### Records for this task
>>>>>
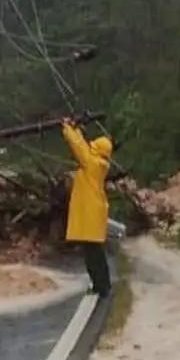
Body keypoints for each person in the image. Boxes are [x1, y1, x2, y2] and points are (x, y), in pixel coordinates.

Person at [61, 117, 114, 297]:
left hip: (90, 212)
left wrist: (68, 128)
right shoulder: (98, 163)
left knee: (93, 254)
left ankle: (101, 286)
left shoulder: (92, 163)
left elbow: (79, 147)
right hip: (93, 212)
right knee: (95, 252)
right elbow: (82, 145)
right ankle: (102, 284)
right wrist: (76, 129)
<<<<<
>>>>>
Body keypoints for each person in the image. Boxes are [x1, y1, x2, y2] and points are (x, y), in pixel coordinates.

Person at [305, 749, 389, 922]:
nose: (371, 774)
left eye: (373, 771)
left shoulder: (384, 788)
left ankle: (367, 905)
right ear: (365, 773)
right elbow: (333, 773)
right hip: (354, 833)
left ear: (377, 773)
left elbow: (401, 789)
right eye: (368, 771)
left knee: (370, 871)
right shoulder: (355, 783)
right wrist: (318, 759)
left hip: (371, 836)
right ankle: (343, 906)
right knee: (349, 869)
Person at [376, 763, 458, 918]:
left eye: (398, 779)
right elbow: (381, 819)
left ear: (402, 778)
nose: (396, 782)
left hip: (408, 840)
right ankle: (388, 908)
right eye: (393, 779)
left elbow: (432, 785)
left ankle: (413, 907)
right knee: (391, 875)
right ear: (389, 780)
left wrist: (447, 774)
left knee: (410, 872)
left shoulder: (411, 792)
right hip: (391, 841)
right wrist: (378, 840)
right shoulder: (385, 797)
<<<<<
### What you will do
In the entries above, how many lines include the word "elbow"? Give only that number.

### Answer
6